══ Supplied text
Marie-Clotilde-Elisabeth Louise de Riquet (3 June 1837 – 8 November 1890) was a Belgian pianist. She was the eldest daughter of Michel Gabriel Alphonse Ferdinand de Riquet (1810–1865), created prince de Chimay 1834, for himself only, and Rosalie de Riquet de Caraman (1814–1872)

Life
In childhood she developed considerable aptitude as a pianist.  On 11 April 1860 she married Eugène Arnould Henri Charles François Marie, comte de Mercy-Argenteau (22 August  1838 – 2 May 1888).  She met Franz Liszt the next year. In 1866, she met emperor Napoleon III and befriended him. After his defeat at the Battle of Sedan, she visited him for a last time when he was a prisoner of the Prussians at Schloss Wilhelmshöhe and consoled him playing music. She later wrote a book about their four-year relationship, The Last Love of an Emperor.

In the early 1880s, she developed an interest in Russian music. This led to her studying the Russian language, translating some vocal music by several Russian composers, and arranging concerts and recitals of their music.  Her advocacy of music by The Mighty Handful favored that of César Cui and facilitated the production of the latter's opera Prisoner of the Caucasus in Liège in 1886.  Cui's collection of piano pieces entitled À Argenteau is a musical reminiscence of the count and countess' estate in Belgium.  La Comtesse de Mercy-Argenteau died of cancer on 8 November 1890 in Saint Petersburg, Russia.
════
══ Stored data
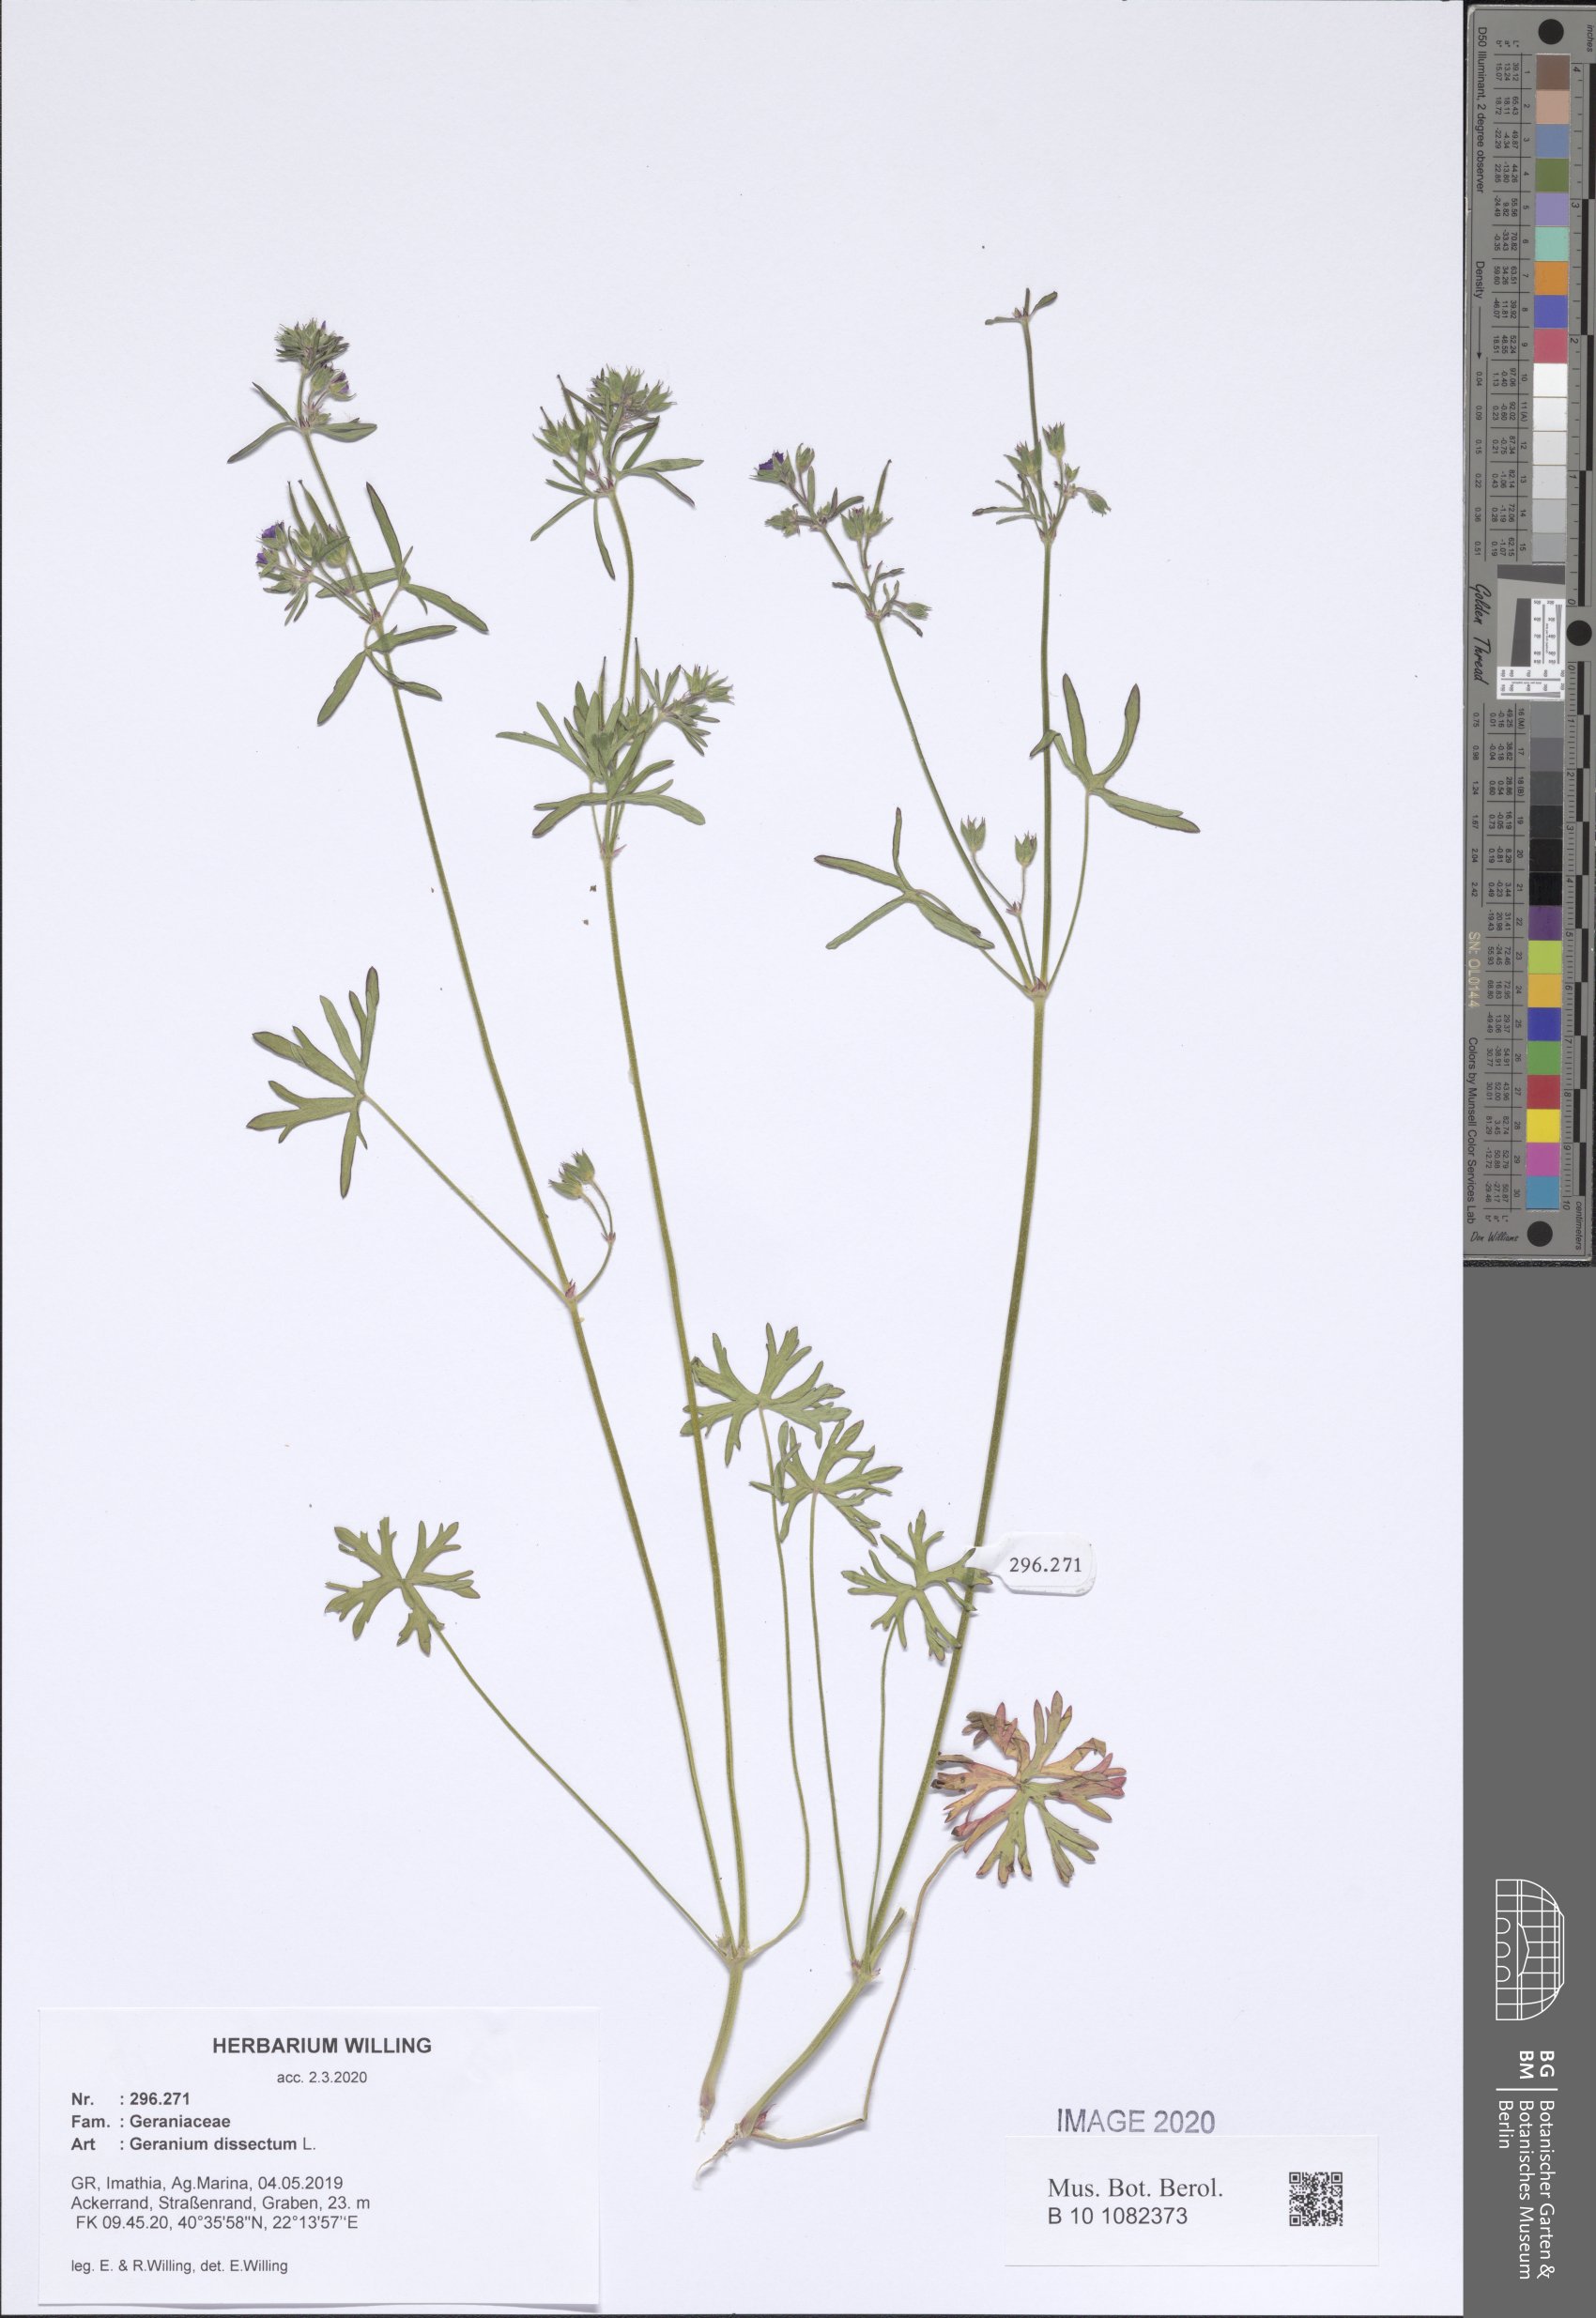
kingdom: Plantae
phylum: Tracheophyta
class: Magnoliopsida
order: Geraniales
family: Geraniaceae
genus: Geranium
════
══ Stored data
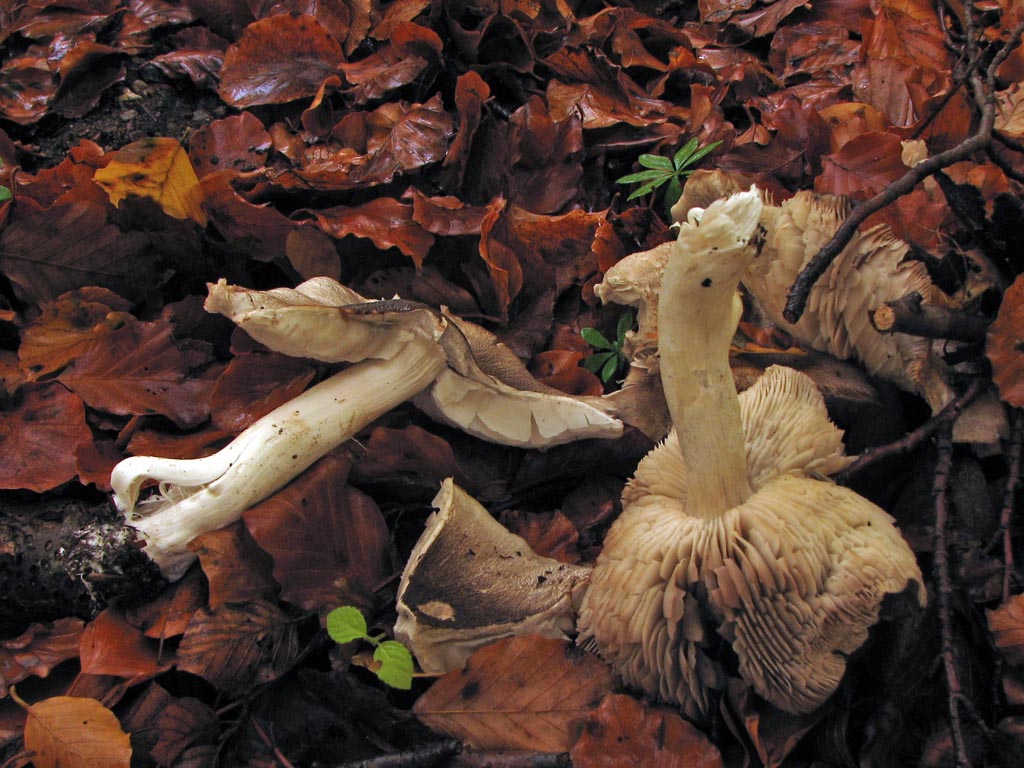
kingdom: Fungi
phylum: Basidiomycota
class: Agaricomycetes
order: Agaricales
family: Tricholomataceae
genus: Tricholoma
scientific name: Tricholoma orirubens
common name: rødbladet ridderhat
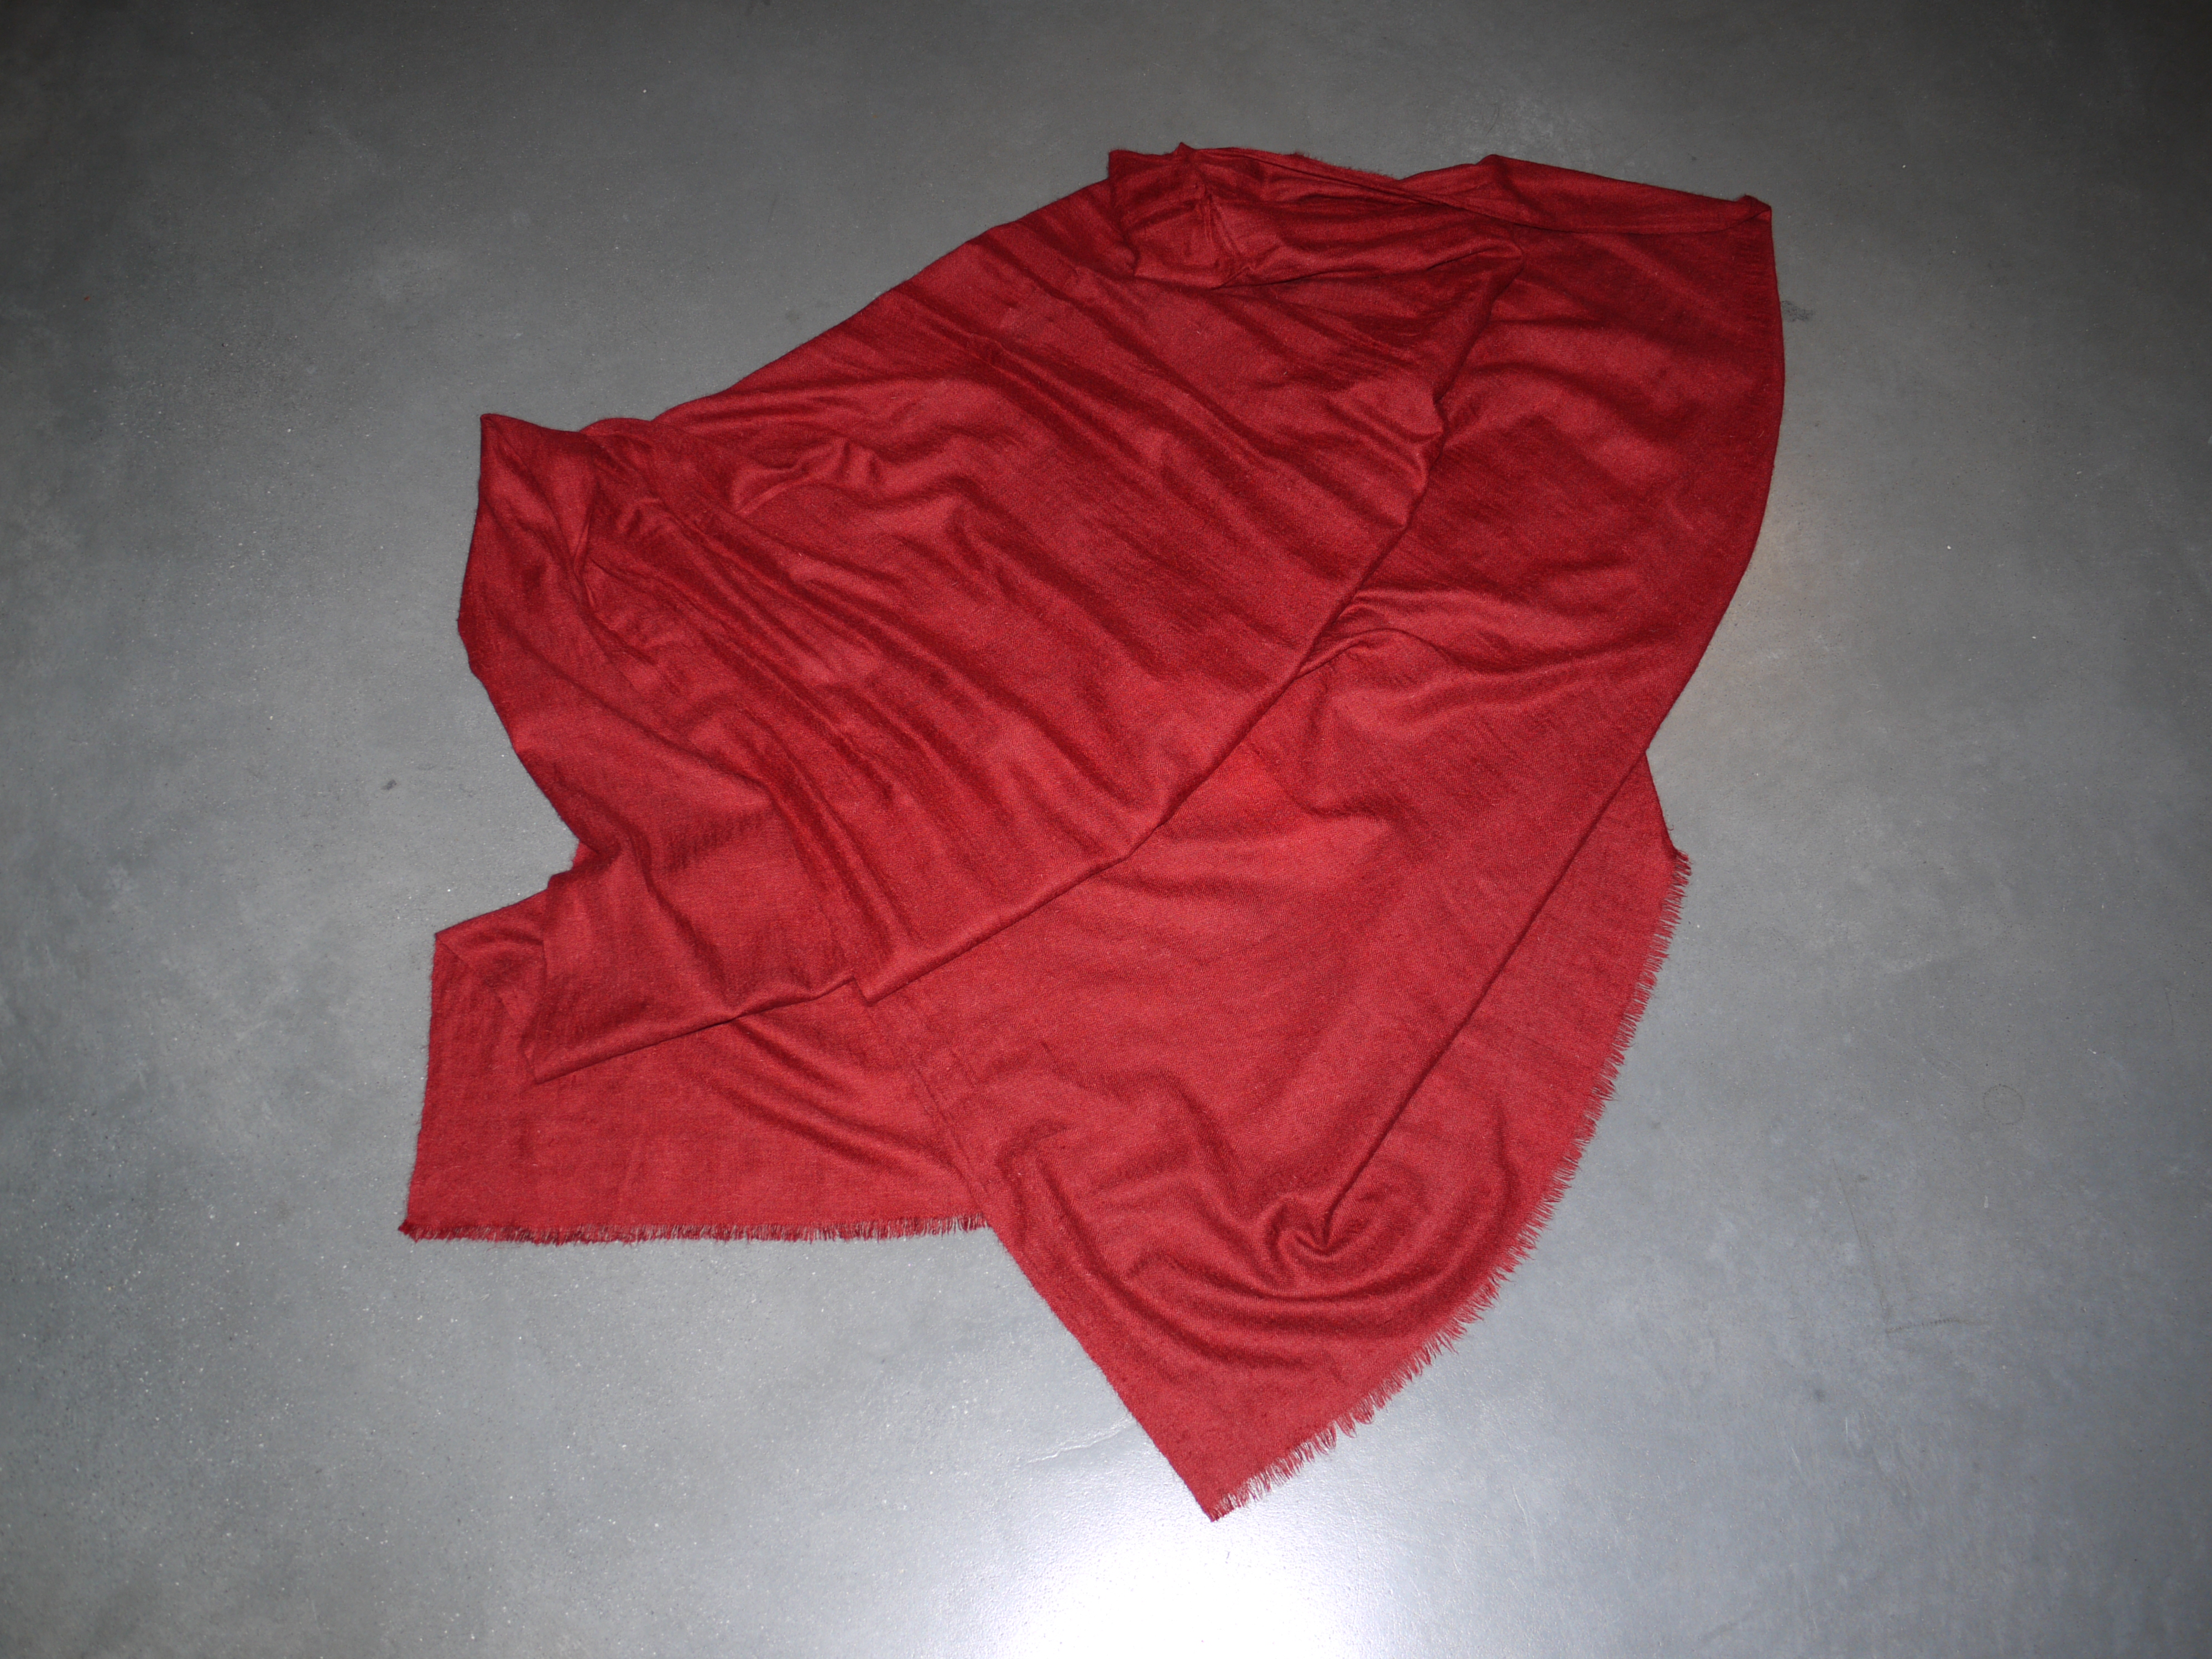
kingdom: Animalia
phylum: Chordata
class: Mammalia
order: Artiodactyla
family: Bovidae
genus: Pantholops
════
══ Stored data
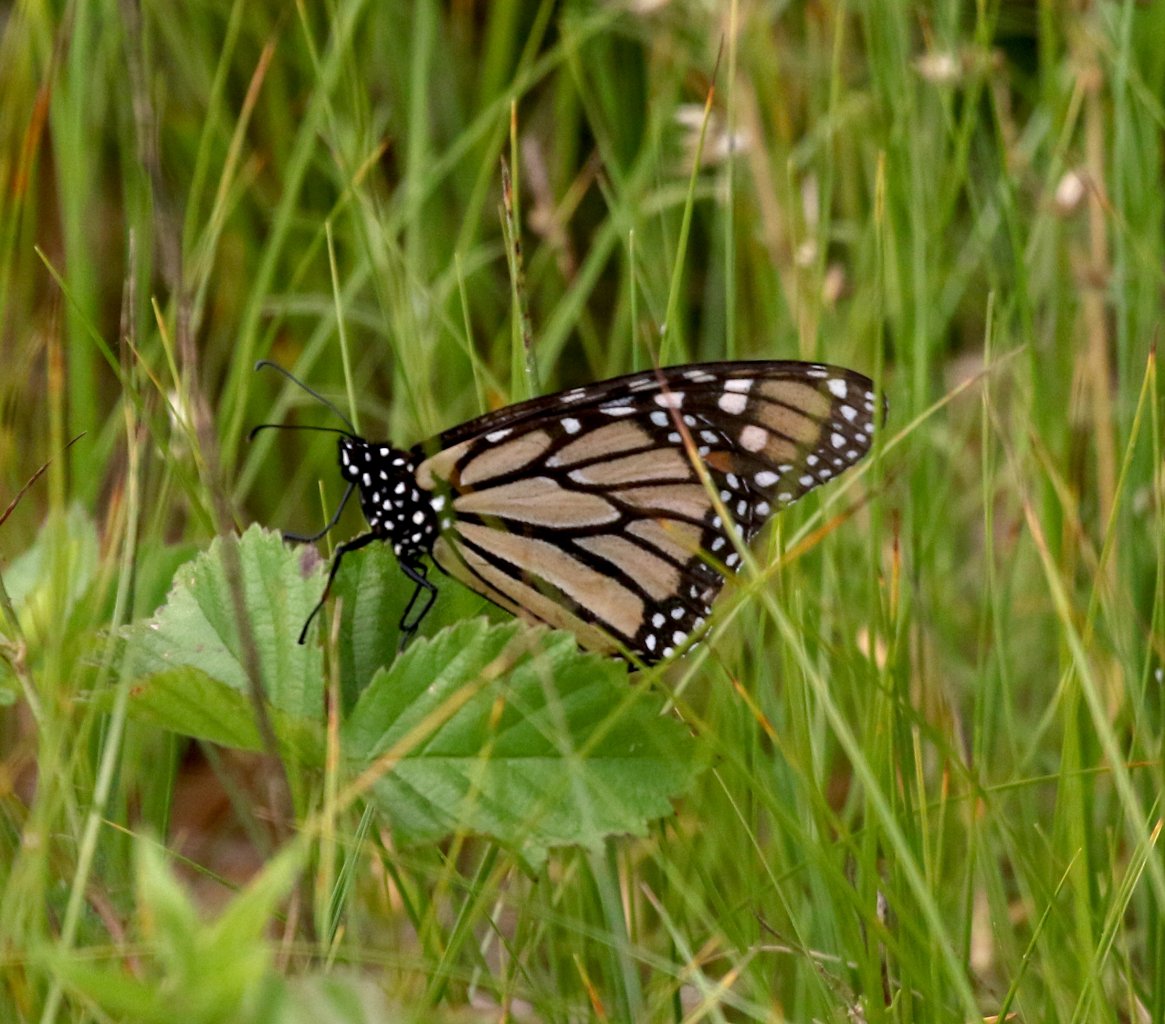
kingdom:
════
• [Tasks for this exercise]
1. In the biography of the Belgian pianist, where was César Cui's opera Prisoner of the Caucasus produced in 1886?
2. From the biography of the Belgian pianist, copy the passage that begins at the words "In the early" and stops after "Saint Petersburg, Russia.".

• [Answers per task]
1. Liège

2.
In the early 1880s, she developed an interest in Russian music. This led to her studying the Russian language, translating some vocal music by several Russian composers, and arranging concerts and recitals of their music.  Her advocacy of music by The Mighty Handful favored that of César Cui and facilitated the production of the latter's opera Prisoner of the Caucasus in Liège in 1886.  Cui's collection of piano pieces entitled À Argenteau is a musical reminiscence of the count and countess' estate in Belgium.  La Comtesse de Mercy-Argenteau died of cancer on 8 November 1890 in Saint Petersburg, Russia.